Still referring to FIG. 6, first processor 570 further includes a memory controller hub (MCH) 572 and point-to-point (P-P) interfaces 576 and 578. Similarly, second processor 580 includes a MCH 582 and P-P interfaces 586 and 588. As shown in FIG. 6, MCH's 572 and 582 couple the processors to respective memories, namely a memory 532 and a memory 534, which may be portions of main memory locally attached to the respective processors. Memories 532 and 534 may include a space for storage of even greater amounts of prediction data. That is, L2 caches 575 and 585 may be adapted to store subsets of prediction information stored in associated memories 532 and 534.

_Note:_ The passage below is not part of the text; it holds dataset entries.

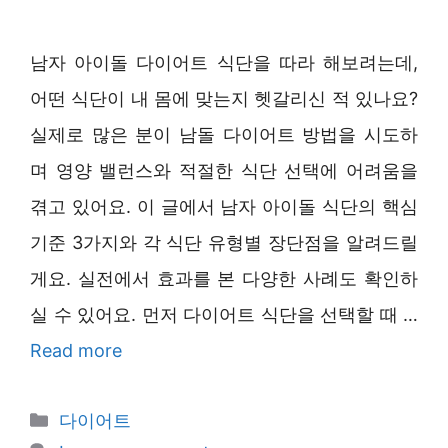
남자 아이돌 다이어트 식단을 따라 해보려는데,
어떤 식단이 내 몸에 맞는지 헷갈리신 적 있나요?
실제로 많은 분이 남돌 다이어트 방법을 시도하
며 영양 밸런스와 적절한 식단 선택에 어려움을
겪고 있어요. 이 글에서 남자 아이돌 식단의 핵심
기준 3가지와 각 식단 유형별 장단점을 알려드릴
게요. 실전에서 효과를 본 다양한 사례도 확인하
실 수 있어요. 먼저 다이어트 식단을 선택할 때 …
Read more
Categories
다이어트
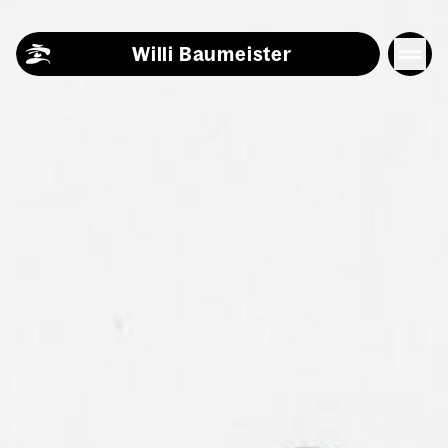
Skip to content
Willi Baumeister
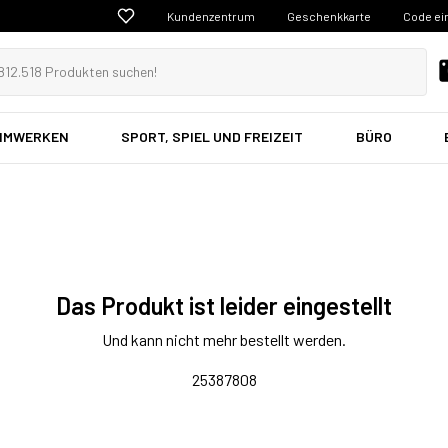
Kundenzentrum
Geschenkkarte
Code ei
EIMWERKEN
SPORT, SPIEL UND FREIZEIT
BÜRO
Das Produkt ist leider eingestellt
Und kann nicht mehr bestellt werden.
25387808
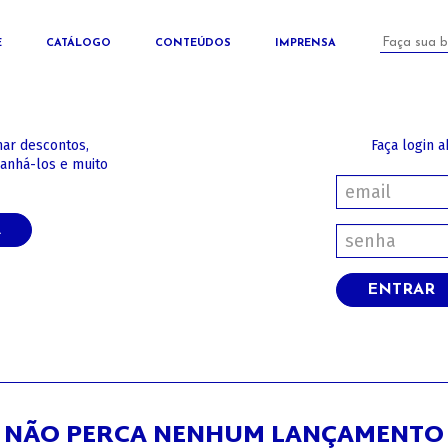
E
CATÁLOGO
CONTEÚDOS
IMPRENSA
har descontos,
Faça login a
panhá-los e muito
A
ENTRAR
NÃO PERCA NENHUM LANÇAMENTO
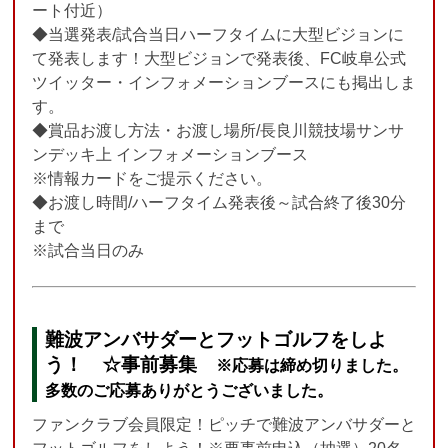
ート付近）
◆当選発表/試合当日ハーフタイムに大型ビジョンに
て発表します！大型ビジョンで発表後、FC岐阜公式
ツイッター・インフォメーションブースにも掲出しま
す。
◆賞品お渡し方法・お渡し場所/長良川競技場サンサ
ンデッキ上 インフォメーションブース
※情報カードをご提示ください。
◆お渡し時間/ハーフタイム発表後～試合終了後30分
まで
※試合当日のみ
難波アンバサダーとフットゴルフをしよ
う！ ☆事前募集
※応募は締め切りました。
多数のご応募ありがとうございました。
ファンクラブ会員限定！ピッチで難波アンバサダーと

First processor 570 and second processor 580 may be coupled to a chipset 590 via P-P interconnects 552 and 554, respectively. As shown in FIG. 6, chipset 590 includes P-P interfaces 594 and 598. Furthermore, chipset 590 includes an interface 592 to couple chipset 590 with a high performance graphics engine 538. In one embodiment, an Advanced Graphics Port (AGP) bus 539 may be used to couple graphics engine 538 to chipset 590. AGP bus 539 may conform to the Accelerated Graphics Port Interface Specification, Revision 2.0, published May 4, 1998, by Intel Corporation, Santa Clara, Calif. Alternately, a point-to-point interconnect 539 may couple these components.

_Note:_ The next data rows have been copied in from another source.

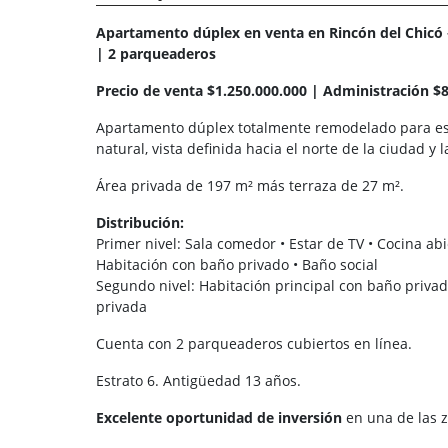
Apartamento dúplex en venta en Rincón del Chicó – 
| 2 parqueaderos
Precio de venta $1.250.000.000 | Administración $
Apartamento dúplex totalmente remodelado para estr
natural, vista definida hacia el norte de la ciudad y
Área privada de 197 m² más terraza de 27 m².
Distribución:
Primer nivel: Sala comedor • Estar de TV • Cocina ab
Habitación con baño privado • Baño social
Segundo nivel: Habitación principal con baño privado
privada
Cuenta con 2 parqueaderos cubiertos en línea.
Estrato 6. Antigüedad 13 años.
Excelente oportunidad de inversión
en una de las z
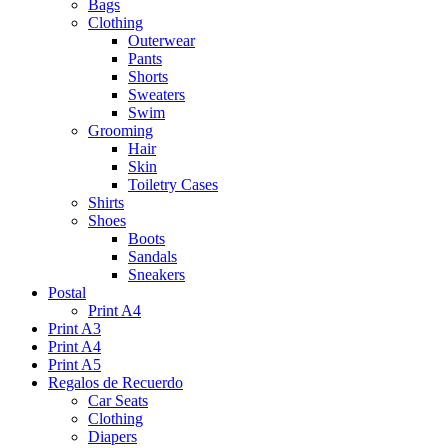
Bags
Clothing
Outerwear
Pants
Shorts
Sweaters
Swim
Grooming
Hair
Skin
Toiletry Cases
Shirts
Shoes
Boots
Sandals
Sneakers
Postal
Print A4
Print A3
Print A4
Print A5
Regalos de Recuerdo
Car Seats
Clothing
Diapers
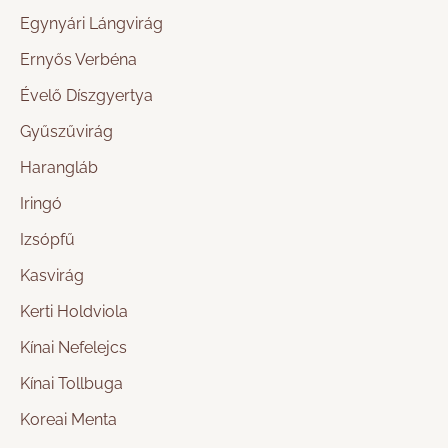
Egynyári Lángvirág
Ernyős Verbéna
Évelő Díszgyertya
Gyűszűvirág
Harangláb
Iringó
Izsópfű
Kasvirág
Kerti Holdviola
Kínai Nefelejcs
Kínai Tollbuga
Koreai Menta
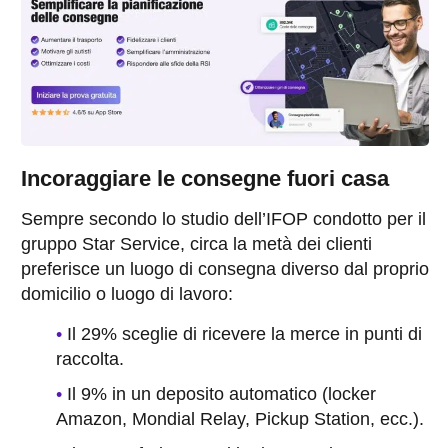
Incoraggiare le consegne fuori casa
Sempre secondo lo studio dell’IFOP condotto per il
gruppo Star Service, circa la metà dei clienti
preferisce un luogo di consegna diverso dal proprio
domicilio o luogo di lavoro:
Il 29% sceglie di ricevere la merce in punti di
raccolta.
Il 9% in un deposito automatico (locker
Amazon, Mondial Relay, Pickup Station, ecc.).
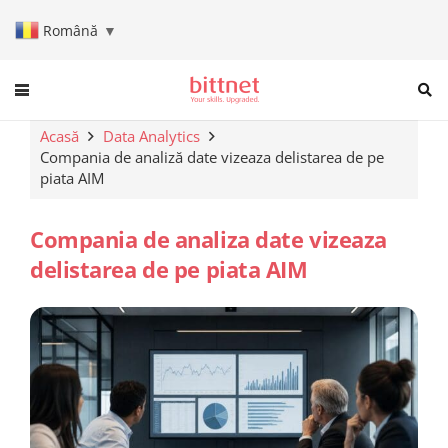
Română
▼
When autocomplete results are a
Acasă
Data Analytics
Compania de analiză date vizeaza delistarea de pe
piata AIM
Compania de analiza date vizeaza
delistarea de pe piata AIM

In turn, chipset 590 may be coupled to a first bus 516 via an interface 596. In one embodiment, first bus 516 may be a Peripheral Component Interconnect (PCI) bus, as defined by the PCI Local Bus Specification, Production Version, Revision 2.1, dated June 1995 or a bus such as the PCI Express bus or another third generation input/output (I/O) interconnect bus, although the scope of the present invention is not so limited.

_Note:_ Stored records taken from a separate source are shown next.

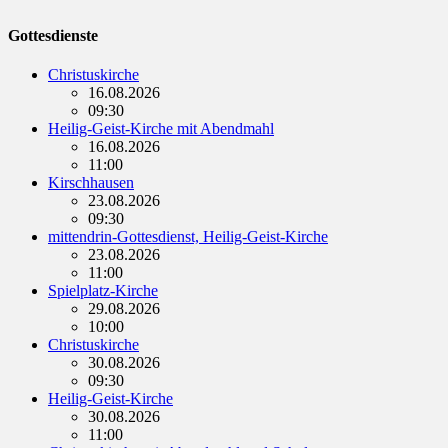
Gottesdienste
Christuskirche
16.08.2026
09:30
Heilig-Geist-Kirche mit Abendmahl
16.08.2026
11:00
Kirschhausen
23.08.2026
09:30
mittendrin-Gottesdienst, Heilig-Geist-Kirche
23.08.2026
11:00
Spielplatz-Kirche
29.08.2026
10:00
Christuskirche
30.08.2026
09:30
Heilig-Geist-Kirche
30.08.2026
11:00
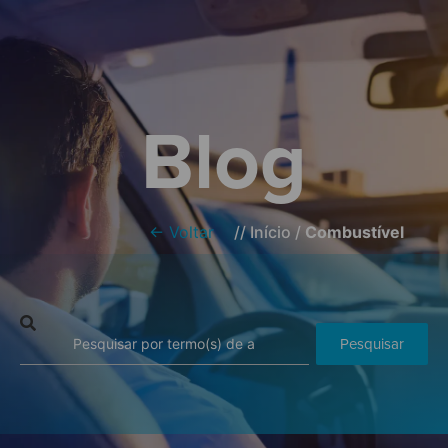
Blog
← Voltar
//
Início
/
Combustível
Pesquisar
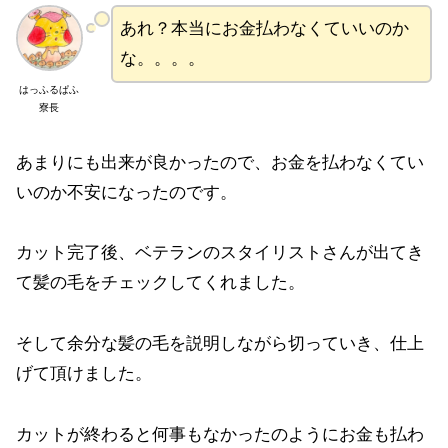
あれ？本当にお金払わなくていいのか
な。。。。
はっふるぱふ
寮長
あまりにも出来が良かったので、お金を払わなくてい
いのか不安になったのです。
カット完了後、ベテランのスタイリストさんが出てき
て髪の毛をチェックしてくれました。
そして余分な髪の毛を説明しながら切っていき、仕上
げて頂けました。
カットが終わると何事もなかったのようにお金も払わ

As shown in FIG. 6, various I/O devices 514 may be coupled to first bus 516, along with a bus bridge 518 which couples first bus 516 to a second bus 520. In one embodiment, second bus 520 may be a low pin count (LPC) bus. Various devices may be coupled to second bus 520 including, for example, a keyboard/mouse 522, communication devices 526 and a data storage unit 528 such as a hard drive or other non-volatile storage which may include prediction data 530, which may be a resiliently-maintained database of prediction information for one or more programs executed on the multiprocessor system. In this way, prediction data obtained either via profiling or via run-time execution may be resiliently stored and accessed during program execution to enable improved prediction performance immediately upon beginning execution of the program. Further, an audio I/O 524 may be coupled to second bus 520.

Embodiments may be implemented in code and may be stored on a machine-readable storage medium having stored thereon instructions which can be used to program a system to perform the instructions. The storage medium may include, but is not limited to, any type of disk including floppy disks, optical disks, compact disk read-only memories (CD-ROMs), compact disk rewritables (CD-RWs), and magneto-optical disks, semiconductor devices such as read-only memories (ROMs), random access memories (RAMs) such as dynamic random access memories (DRAMs), static random access memories (SRAMs), erasable programmable read-only memories (EPROMs), flash memories, electrically erasable programmable read-only memories (EEPROMs), magnetic or optical cards, or any other type of media suitable for storing electronic instructions.

While the present invention has been described with respect to a limited number of embodiments, those skilled in the art will appreciate numerous modifications and variations therefrom. It is intended that the appended claims cover all such modifications and variations as fall within the true spirit and scope of this present invention.